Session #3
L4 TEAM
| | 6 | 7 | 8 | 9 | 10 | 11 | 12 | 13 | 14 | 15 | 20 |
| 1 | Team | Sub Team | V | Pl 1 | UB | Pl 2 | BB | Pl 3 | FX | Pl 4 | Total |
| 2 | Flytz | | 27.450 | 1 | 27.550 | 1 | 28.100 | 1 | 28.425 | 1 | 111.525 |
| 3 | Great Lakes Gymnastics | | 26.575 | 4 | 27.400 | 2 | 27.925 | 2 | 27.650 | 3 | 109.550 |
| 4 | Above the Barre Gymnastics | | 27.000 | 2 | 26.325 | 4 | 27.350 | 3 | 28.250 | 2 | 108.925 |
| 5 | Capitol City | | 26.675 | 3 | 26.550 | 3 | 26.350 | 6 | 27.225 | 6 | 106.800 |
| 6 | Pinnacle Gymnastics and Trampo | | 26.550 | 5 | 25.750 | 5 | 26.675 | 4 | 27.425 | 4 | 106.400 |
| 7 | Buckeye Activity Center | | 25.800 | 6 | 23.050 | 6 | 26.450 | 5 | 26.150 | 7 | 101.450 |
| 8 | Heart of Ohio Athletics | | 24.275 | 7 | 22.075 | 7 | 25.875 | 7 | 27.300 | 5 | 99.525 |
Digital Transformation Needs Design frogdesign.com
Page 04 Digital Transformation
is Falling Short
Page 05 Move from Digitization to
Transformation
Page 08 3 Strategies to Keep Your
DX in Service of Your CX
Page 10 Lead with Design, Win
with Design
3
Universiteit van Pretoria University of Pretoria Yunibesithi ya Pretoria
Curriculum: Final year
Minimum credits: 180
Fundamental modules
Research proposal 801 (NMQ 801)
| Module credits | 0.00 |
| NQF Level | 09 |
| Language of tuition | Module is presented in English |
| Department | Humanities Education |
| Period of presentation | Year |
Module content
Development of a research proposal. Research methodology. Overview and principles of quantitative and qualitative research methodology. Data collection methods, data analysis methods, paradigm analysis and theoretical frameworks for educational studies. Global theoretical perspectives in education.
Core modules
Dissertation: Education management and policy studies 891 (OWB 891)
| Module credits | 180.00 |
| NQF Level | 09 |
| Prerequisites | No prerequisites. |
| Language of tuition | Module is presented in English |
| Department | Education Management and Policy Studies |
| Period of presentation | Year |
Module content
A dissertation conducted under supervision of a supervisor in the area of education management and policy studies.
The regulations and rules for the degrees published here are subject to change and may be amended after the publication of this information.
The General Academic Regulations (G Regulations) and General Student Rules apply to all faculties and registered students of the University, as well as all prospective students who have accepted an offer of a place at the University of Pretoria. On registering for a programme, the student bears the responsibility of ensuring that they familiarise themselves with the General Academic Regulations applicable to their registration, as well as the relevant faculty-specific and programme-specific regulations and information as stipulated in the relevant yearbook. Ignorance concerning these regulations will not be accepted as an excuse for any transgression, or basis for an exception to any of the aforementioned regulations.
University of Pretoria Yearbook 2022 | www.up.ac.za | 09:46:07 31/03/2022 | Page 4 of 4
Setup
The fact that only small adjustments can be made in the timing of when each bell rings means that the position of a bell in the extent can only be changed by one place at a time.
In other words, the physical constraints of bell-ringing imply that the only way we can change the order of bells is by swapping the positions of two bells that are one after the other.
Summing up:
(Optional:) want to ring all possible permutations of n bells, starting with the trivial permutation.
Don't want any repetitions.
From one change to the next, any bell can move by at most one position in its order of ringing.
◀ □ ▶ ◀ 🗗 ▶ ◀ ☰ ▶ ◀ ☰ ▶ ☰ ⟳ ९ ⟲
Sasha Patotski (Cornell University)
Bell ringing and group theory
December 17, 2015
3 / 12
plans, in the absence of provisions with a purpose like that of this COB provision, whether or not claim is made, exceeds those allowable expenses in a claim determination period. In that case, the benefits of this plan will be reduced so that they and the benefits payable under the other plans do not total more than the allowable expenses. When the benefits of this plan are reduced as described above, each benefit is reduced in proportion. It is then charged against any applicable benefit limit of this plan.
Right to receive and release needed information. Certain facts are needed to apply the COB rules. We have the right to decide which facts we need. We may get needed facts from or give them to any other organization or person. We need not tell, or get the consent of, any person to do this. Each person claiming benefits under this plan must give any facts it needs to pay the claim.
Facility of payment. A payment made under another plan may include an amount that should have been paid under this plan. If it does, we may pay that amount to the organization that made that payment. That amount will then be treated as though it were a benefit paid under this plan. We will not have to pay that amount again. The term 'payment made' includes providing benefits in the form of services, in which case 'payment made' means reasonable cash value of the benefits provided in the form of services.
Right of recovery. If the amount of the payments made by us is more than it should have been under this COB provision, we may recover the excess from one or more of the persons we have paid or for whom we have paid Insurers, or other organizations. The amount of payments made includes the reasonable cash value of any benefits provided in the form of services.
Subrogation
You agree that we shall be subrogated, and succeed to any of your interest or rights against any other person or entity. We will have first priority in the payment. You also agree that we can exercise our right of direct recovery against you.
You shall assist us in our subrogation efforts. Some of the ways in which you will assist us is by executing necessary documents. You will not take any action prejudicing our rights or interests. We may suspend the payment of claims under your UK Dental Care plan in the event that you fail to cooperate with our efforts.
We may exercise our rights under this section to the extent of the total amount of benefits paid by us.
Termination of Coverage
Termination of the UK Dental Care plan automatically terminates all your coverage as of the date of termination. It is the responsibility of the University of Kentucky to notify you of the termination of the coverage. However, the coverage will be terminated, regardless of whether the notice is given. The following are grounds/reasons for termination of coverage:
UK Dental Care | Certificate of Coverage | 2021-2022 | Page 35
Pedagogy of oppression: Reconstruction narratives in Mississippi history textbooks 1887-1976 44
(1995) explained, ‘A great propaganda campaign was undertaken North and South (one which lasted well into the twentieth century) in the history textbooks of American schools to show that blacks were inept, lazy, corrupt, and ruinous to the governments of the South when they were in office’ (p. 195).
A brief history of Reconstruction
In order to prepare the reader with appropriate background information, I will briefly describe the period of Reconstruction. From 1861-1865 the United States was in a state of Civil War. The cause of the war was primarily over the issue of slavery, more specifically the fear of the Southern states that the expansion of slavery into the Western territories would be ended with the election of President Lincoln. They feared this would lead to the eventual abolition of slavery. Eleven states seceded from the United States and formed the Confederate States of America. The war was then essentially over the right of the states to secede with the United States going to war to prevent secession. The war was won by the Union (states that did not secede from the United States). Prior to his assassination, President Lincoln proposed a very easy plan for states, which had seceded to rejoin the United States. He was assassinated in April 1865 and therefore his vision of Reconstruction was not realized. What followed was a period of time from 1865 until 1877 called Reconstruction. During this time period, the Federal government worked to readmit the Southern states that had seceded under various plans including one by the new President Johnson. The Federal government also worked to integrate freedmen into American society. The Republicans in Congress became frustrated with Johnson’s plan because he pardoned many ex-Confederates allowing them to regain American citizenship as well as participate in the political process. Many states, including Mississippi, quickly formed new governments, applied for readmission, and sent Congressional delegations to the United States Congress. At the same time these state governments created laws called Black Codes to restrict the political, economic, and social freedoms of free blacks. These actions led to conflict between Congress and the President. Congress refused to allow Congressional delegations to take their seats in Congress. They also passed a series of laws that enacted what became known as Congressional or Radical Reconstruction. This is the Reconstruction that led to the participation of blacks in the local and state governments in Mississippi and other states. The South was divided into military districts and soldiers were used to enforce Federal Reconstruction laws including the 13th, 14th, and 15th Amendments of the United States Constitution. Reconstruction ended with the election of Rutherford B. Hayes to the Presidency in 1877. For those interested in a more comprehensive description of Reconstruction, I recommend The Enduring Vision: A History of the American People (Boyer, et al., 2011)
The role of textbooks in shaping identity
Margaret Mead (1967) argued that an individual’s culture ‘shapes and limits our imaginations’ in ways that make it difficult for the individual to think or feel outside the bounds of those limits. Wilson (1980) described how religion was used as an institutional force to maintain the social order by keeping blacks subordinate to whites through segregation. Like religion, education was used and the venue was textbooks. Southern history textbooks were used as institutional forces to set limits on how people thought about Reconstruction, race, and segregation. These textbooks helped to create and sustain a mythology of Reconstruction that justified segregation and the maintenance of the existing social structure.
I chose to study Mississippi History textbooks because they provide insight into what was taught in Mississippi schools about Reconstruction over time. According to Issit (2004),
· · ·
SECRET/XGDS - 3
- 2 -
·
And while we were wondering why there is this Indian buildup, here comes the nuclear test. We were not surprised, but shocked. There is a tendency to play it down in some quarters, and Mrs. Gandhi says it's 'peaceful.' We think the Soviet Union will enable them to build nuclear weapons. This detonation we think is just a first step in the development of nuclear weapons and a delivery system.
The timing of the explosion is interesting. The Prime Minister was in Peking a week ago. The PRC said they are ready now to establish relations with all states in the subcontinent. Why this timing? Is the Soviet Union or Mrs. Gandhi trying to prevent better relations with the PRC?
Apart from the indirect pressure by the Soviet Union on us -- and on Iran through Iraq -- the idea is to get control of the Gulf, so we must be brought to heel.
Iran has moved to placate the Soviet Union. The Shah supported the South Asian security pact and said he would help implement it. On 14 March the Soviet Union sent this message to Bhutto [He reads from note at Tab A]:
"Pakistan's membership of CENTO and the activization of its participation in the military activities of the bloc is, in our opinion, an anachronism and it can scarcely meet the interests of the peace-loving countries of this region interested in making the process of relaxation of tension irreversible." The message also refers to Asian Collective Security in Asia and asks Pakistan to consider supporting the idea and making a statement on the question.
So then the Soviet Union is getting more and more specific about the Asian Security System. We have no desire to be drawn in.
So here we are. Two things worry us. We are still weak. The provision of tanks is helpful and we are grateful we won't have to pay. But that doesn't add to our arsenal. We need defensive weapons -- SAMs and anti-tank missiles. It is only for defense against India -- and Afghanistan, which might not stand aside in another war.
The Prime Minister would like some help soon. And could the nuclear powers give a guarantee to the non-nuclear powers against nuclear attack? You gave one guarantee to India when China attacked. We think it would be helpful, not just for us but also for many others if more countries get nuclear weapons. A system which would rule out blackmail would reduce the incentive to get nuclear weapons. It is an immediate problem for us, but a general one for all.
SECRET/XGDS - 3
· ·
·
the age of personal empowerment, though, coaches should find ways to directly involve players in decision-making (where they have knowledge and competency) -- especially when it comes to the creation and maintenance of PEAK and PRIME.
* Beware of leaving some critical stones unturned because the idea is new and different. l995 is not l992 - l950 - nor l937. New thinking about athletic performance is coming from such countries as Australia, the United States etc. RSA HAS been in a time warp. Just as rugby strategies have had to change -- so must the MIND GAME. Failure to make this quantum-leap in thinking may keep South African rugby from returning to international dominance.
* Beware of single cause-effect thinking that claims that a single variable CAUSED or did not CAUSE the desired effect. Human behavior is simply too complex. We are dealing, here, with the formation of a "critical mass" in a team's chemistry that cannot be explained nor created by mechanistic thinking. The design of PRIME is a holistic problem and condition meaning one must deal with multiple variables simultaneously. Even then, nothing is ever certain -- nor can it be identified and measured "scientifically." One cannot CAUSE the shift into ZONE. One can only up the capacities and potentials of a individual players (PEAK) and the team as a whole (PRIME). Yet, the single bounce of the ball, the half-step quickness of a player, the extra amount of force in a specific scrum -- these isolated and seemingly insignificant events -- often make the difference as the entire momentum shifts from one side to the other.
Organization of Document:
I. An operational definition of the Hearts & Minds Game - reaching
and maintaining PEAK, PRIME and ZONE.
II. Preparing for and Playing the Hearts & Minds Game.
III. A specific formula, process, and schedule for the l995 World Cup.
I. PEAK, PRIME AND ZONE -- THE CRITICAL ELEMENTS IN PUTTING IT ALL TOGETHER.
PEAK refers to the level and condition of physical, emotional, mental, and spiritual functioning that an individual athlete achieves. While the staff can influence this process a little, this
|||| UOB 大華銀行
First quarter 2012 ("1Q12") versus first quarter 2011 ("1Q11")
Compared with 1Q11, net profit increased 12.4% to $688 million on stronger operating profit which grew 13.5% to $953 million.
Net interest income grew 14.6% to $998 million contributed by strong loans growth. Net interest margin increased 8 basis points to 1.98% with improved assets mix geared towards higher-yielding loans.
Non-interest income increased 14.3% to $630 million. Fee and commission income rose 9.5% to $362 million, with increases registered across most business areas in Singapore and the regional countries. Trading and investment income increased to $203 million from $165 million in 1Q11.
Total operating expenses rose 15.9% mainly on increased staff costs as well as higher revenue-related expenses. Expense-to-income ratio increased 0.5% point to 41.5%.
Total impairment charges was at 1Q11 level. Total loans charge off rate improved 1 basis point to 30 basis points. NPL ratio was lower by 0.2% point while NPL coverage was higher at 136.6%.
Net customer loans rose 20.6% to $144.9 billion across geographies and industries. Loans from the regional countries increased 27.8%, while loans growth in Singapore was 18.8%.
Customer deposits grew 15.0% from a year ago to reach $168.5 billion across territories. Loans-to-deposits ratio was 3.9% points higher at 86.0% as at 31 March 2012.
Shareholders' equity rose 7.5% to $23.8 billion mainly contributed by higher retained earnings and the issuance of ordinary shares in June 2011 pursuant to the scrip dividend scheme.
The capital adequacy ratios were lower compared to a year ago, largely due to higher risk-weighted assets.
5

══════════════════════════════

### Work item
Output the lines of the records above exactly as they appear, from the line containing "Net interest income" through the line containing "Non-interest income increased".

### Answer for the task
Net interest income grew 14.6% to $998 million contributed by strong loans growth. Net interest margin increased 8 basis points to 1.98% with improved assets mix geared towards higher-yielding loans.
Non-interest income increased 14.3% to $630 million. Fee and commission income rose 9.5% to $362 million, with increases registered across most business areas in Singapore and the regional countries. Trading and investment income increased to $203 million from $165 million in 1Q11.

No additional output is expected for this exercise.